“But I am always wary of decisions made hastily. I am always wary of the first decision, that is, the first thing that comes to my mind if I have to make a decision. This is usually the wrong thing. I have to wait and assess, looking deep into myself, taking the necessary time. The wisdom of discernment redeems the necessary ambiguity of life and helps us find the most appropriate means, which do not always coincide with what looks great and strong.” – Pope Francis
Most emergency and temporary hearings occur at the beginning of a case. When parties separate as a result of a pending divorce, adequate provisions need to be established for support. In cases involving children, a temporary parenting plan is essential. A problem arises when individuals experiencing the emotional roller-coaster that a divorce setting can simulate request their lawyer to take action on an emergency basis. This request is usually made without the time needed to assess a problem objectively. Lawyers often feel pressure to appease an emotionally charged client.

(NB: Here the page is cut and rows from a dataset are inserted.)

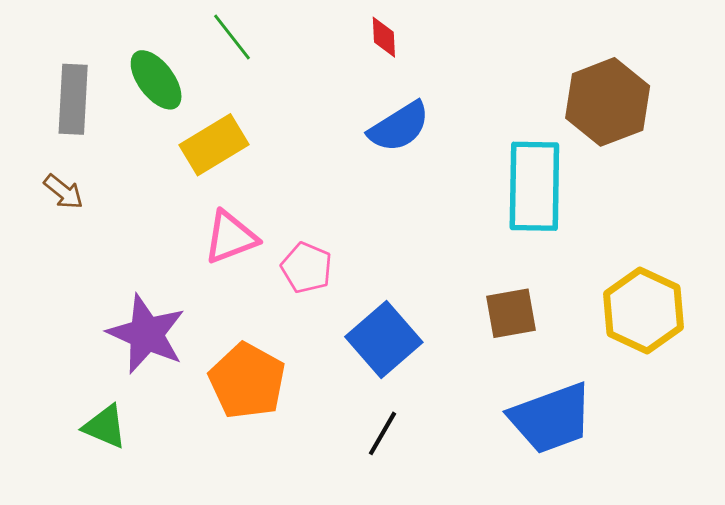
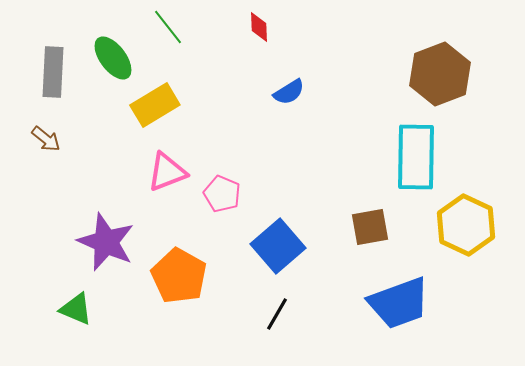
red diamond: (384, 37) -> (259, 27), moved
blue semicircle: (399, 127) -> (289, 92), size x0.7
cyan rectangle: (534, 186) -> (416, 157), moved

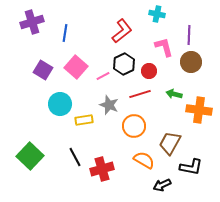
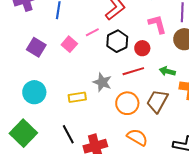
pink square: (76, 67) -> (69, 44), size x0.7
pink line: (103, 76) -> (92, 32), moved
cyan circle: (60, 104) -> (34, 92), moved
brown trapezoid: (170, 143) -> (157, 101), moved

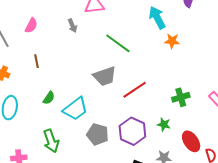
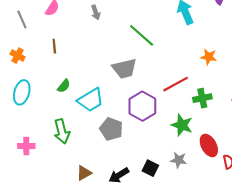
orange star: (172, 41) -> (209, 57), moved
red line: (135, 90) -> (176, 84), moved
green star: (164, 124) -> (182, 125), size x1.5
purple hexagon: (132, 131) -> (142, 106), moved

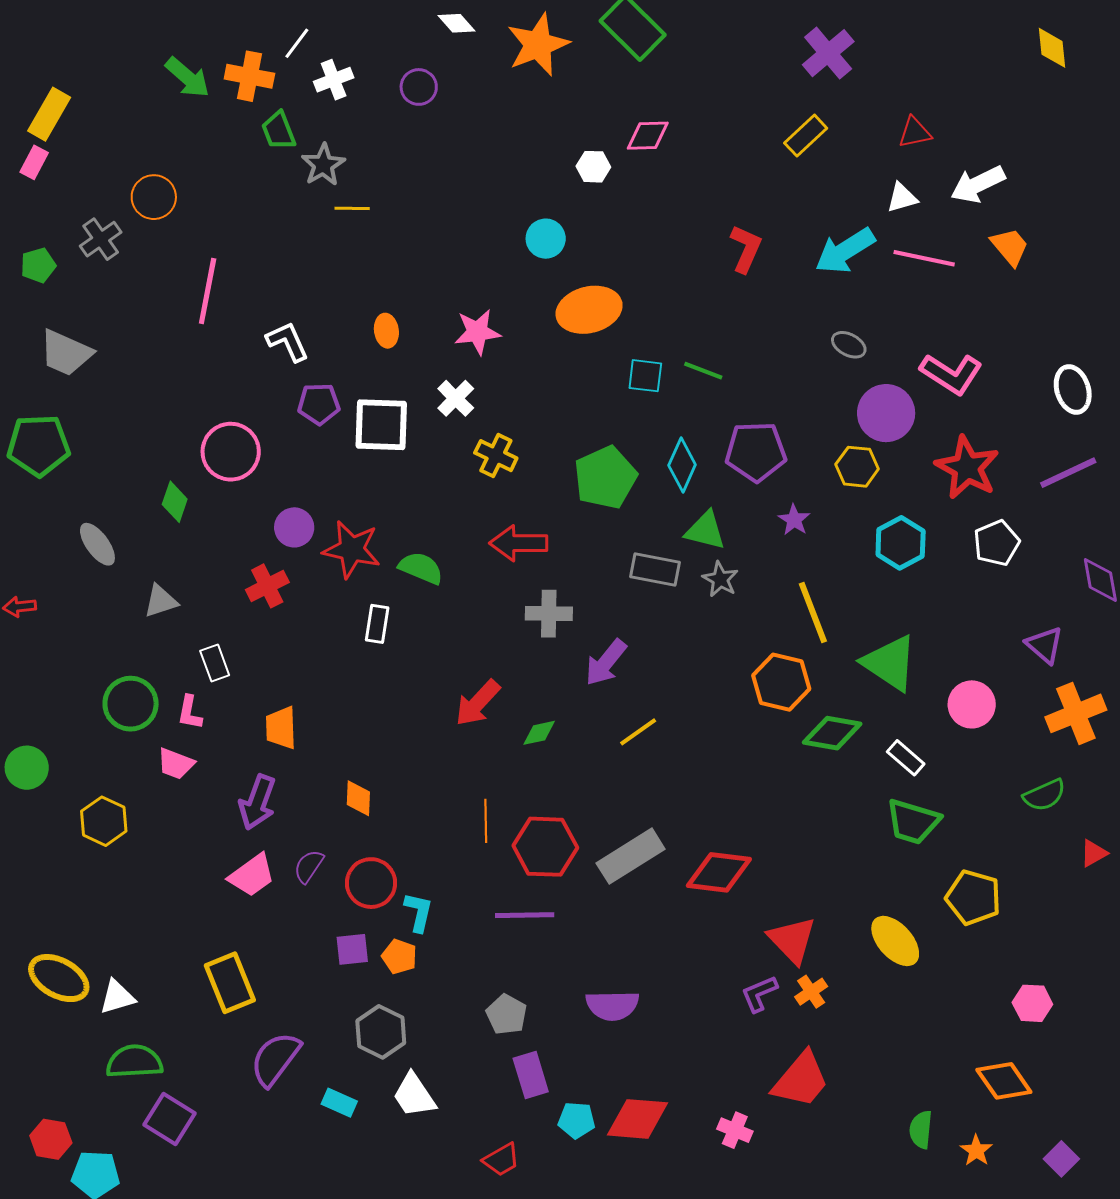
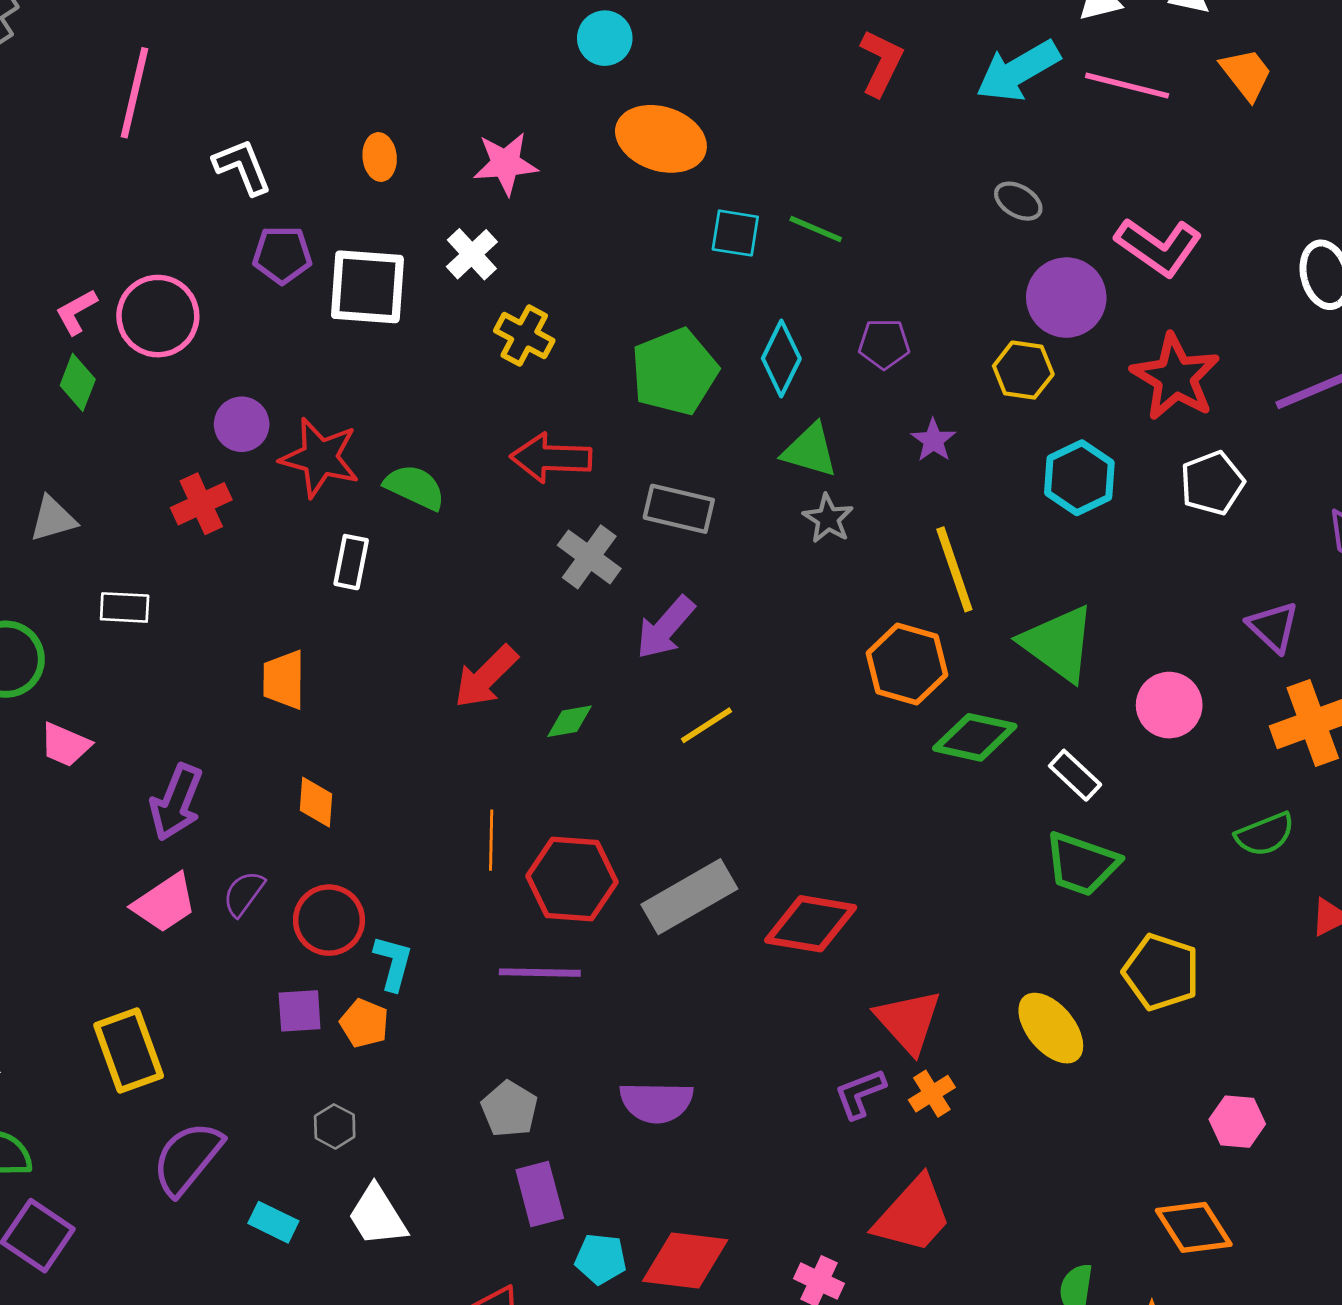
orange ellipse: (589, 310) -> (661, 139), turned 30
purple pentagon: (756, 452) -> (884, 344), size x0.6
gray rectangle: (655, 570) -> (679, 509), moved
gray cross: (549, 614) -> (589, 557), turned 33
white rectangle: (215, 663) -> (125, 607), turned -69
pink L-shape: (190, 712) -> (76, 312), moved, turned 48
orange trapezoid: (281, 728) -> (284, 680), moved
gray hexagon: (381, 1032) -> (335, 1126), size x0.6

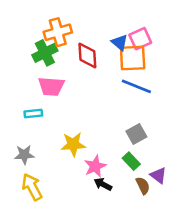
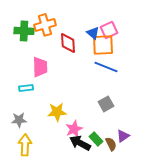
green cross: (45, 53) -> (24, 31), moved, turned 30
pink trapezoid: (51, 86) -> (40, 67), turned -95
green rectangle: (131, 161) -> (96, 139), moved
purple triangle: (158, 175) -> (123, 136), turned 48
black arrow: (103, 184) -> (80, 143), size x1.5
yellow arrow: (32, 187) -> (25, 145), turned 30

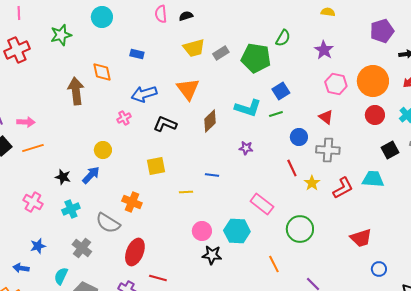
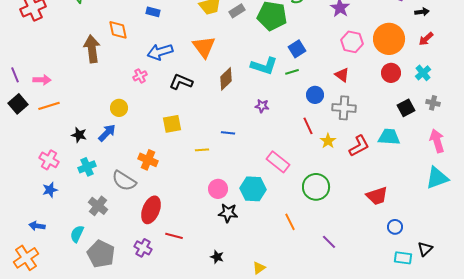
blue star: (38, 246) -> (50, 190), moved

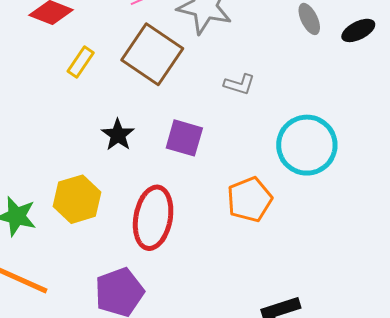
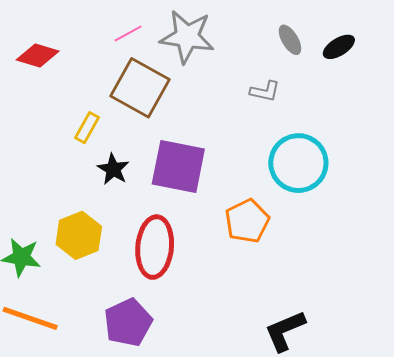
yellow rectangle: (81, 62) -> (87, 128), moved
gray L-shape: (239, 84) -> (265, 91), moved
purple square: (184, 138) -> (178, 167), size x1.5

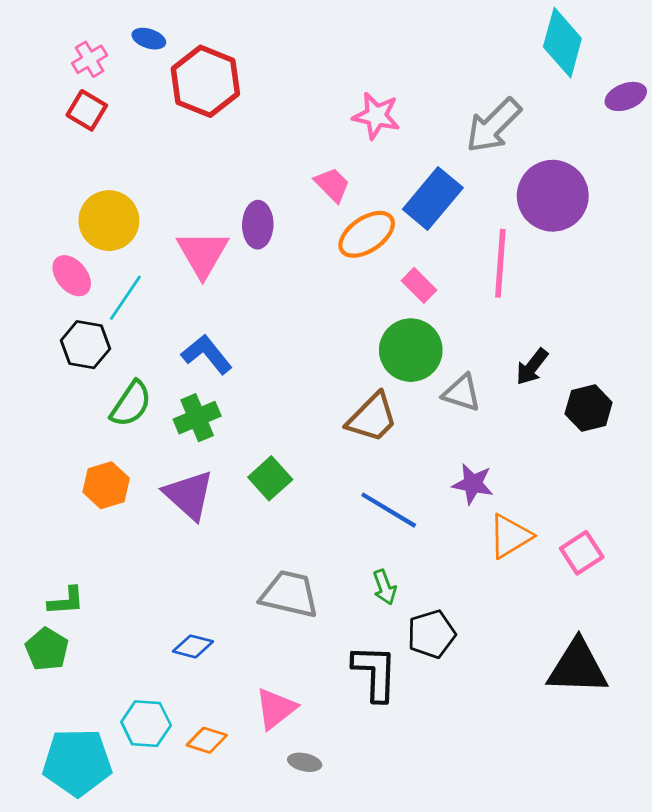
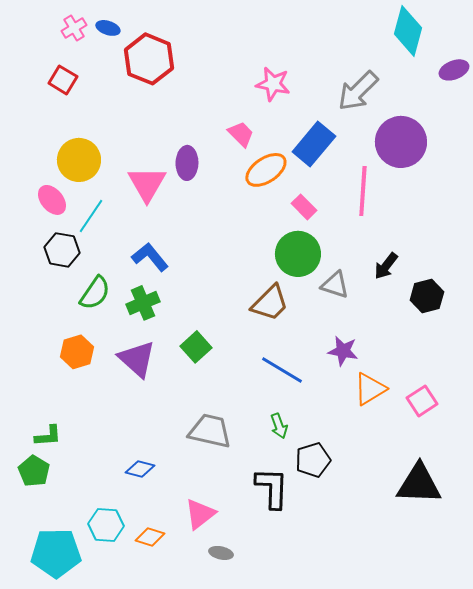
pink cross: (90, 59) -> (74, 28), moved

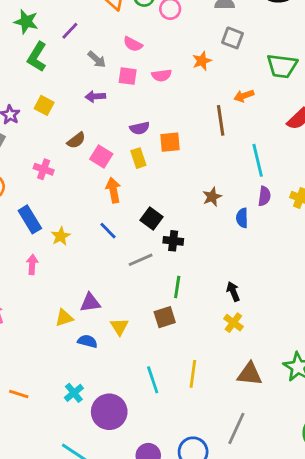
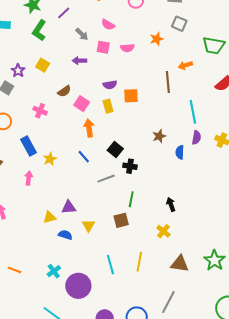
yellow cross: (233, 323) -> (163, 231), moved

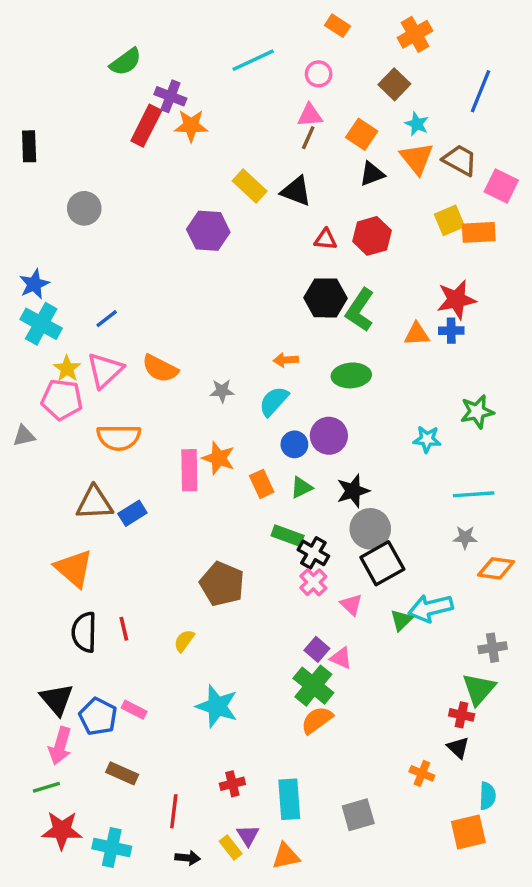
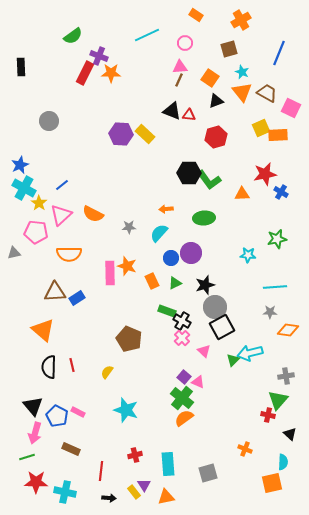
brown square: (394, 84) -> (229, 49), turned 30
black rectangle: (29, 146) -> (21, 67), moved
yellow rectangle: (250, 186) -> (145, 134), moved
red triangle: (325, 239) -> (189, 115), moved
green L-shape: (360, 310) -> (209, 180), turned -70
blue cross: (451, 331) -> (281, 192), moved, turned 32
yellow star: (67, 369) -> (39, 203), moved
black triangle: (458, 748) -> (290, 434), moved

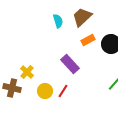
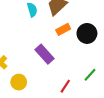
red line: (63, 91) -> (65, 86), moved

However, a lawyer’s role should never be reduced to that of a mere “mouthpiece”. Such a role for the attorney, would necessarily exclude any counsel, any benefit from past experience that the lawyer would have to offer the client. The early stages of a divorce case present treacherous ground. It is a time when discovery is incomplete and when the least amount of information is known. It is an easy time for a judge to get it wrong. Those are not ideal circumstances to appear before the judge. Rather, if a party needs to appear before a judge at all, it should be under circumstances when discovery is complete, when mediation has been accomplished, and when the lawyer has figured out the case and is prepared to present the client’s position to the judge.